Hope this isn't too much info but here we go...
1. Satanism has been many thing to me over the years, my understanding has evolved over time. But one thing that has always stuck with me is that it's a path of being true to yourself and not acquiescing to outside forces. It's about individuality and empowerment. It's a path of perseverance and growing understanding.
I feel that Satan is the personification of all cosmic force when it comes down to it, and one of my goals is the cessation of the self-imposed barrier between self and Satan. This is done by imitating and emulating Satan and it's characteristics. To literally live as a Satan in daily life as much as possible. But I've always been a bit' of a pantheist so my views on the matter will probably vary from the anti-theistic LaVeyans and also by contrast the more theistic Satanists.
I would describe my 'faith' (I really wouldn't call it faith, it's more of a process or tool as well as a way of life) as pantheistic and naturalistic. I don't believe in supernaturalism but I believe in the power of the mind and in 'magic'.
I also believe in Satan, in a more manifested form as both an archetype (that one assumes) and a spirit (or multiple spirits), or at least perceived as that by those experiencing it. The perception of it my mind gets kind of fuzzy because of my nondual philosophical position. It can manifest in duality but ultimately it traces back to a 'meta' which is the all encompassing Satan so to speak. Really in my mind literally everything is Satan; opposition.
2. Rituals used to be a much more typical way for me to give worship and to enhance my magical abilities. Now days I mostly meditate and focus energy through that or through music. I also am involved in a lot of elemental and energy work when I meditate or just when bored.
In my daily life I mostly don't give a care what people think about me or how they perceive me and apparently that shows at least IRL. Anyways I credit that and my general nonchalant outlook on my Satanic views.

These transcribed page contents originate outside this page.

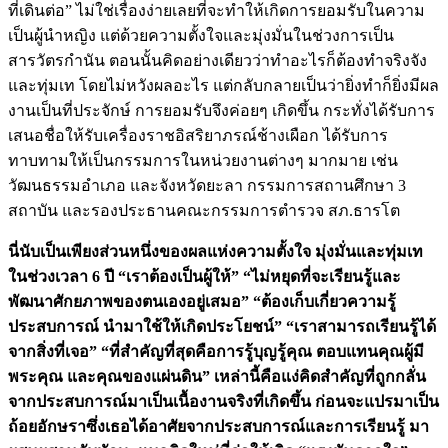
ที่เดินต่อ” ไม่ใช่เรื่องง่ายเลยที่จะทำให้เกิดการยอมรับในความ
เป็นผู้นำหญิง แต่ด้วยความตั้งใจและมุ่งมั่นในช่วงการเป็น
สารวัตรกำนัน ตอนนั้นคิดอย่างเดียวว่าทำอะไรก็ต้องทำจริงจัง
และทุ่มเท โดยไม่หวังผลอะไร แต่กลับกลายเป็นว่ายิ่งทำก็ยิ่งมีผล
งานเป็นที่ประจักษ์ การยอมรับจึงค่อยๆ เกิดขึ้น กระทั่งได้รับการ
เสนอชื่อให้รับเครื่องราชอิสริยาภรณ์ช้างเผือก ได้รับการ
ทาบทามให้เป็นกรรมการในหน่วยงานต่างๆ มากมาย เช่น
วัฒนธรรมอำเภอ และจังหวัดยะลา กรรมการสถานศึกษา 3
สถาบัน และรองประธานคณะกรรมการตำรวจ สภ.ธารโต
นี่นับเป็นเพียงส่วนหนึ่งของผลแห่งความตั้งใจ มุ่งมั่นและทุ่มเท
ในช่วงเวลา 6 ปี “เราต้องเป็นผู้ให้” “ไม่หยุดที่จะเรียนรู้และ
พัฒนาศักยภาพของตนเองอยู่เสมอ” “ต้องเก็บเกี่ยวความรู้
ประสบการณ์ นำมาใช้ให้เกิดประโยชน์” “เราสามารถเรียนรู้ได้
จากสิ่งที่เจอ” “ที่สำคัญที่สุดคือการรู้บุญรู้คุณ ตอบแทนคุณผู้มี
พระคุณ และคุณของแผ่นดิน” เหล่านี้คือแง่คิดสำคัญที่ถูกกลั่น
จากประสบการณ์มาเป็นเนื้องานจริงที่เกิดขึ้น ก่อนจะแปรมาเป็น
ถ้อยอักษราซึ่งเธอได้อาศัยจากประสบการณ์และการเรียนรู้ มา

While I feel it's my obligation to help those I can actually help, I recognize that most are beyond saving or worse want to take advantage of me. My Satanic values have actually led to a greater understanding of people over time and made me less quick to judge and quicker to forgive least I made a mistake (two tics for one tat in game theory).

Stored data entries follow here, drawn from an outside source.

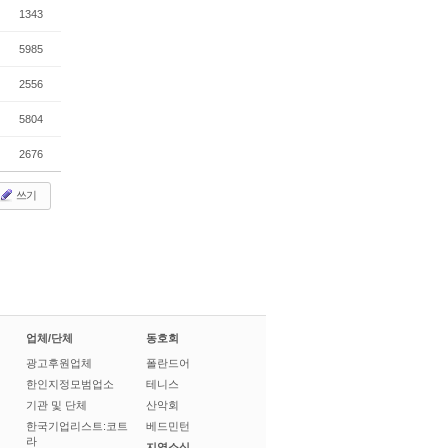
1343
5985
2556
5804
2676
쓰기
업체/단체
동호회
광고후원업체
폴란드어
한인지정모범업소
테니스
기관 및 단체
산악회
한국기업리스트:코트
베드민턴
라
지역소식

Another big thing I do is try to break my own limits. That can be a taboo, something I'm afraid of or just opening my mind to a new perspective or something daunting. I know this doesn't have to be religious but in the context I do it it's kind of important to the Left Hand Path as I practice it.
I really value discipline and learning, but in the kind of way that would be expected of an initiate seeking to master something. That kind of discipline takes holding yourself accountable to yourself. I also value truth and revelation, as well as strength. I have a system of honor of sorts, but it's probably too complicated to get into but I always try to be fair and open minded due to my own experience living as a Satanist and seeing my own change throughout the years due to my beliefs and practices.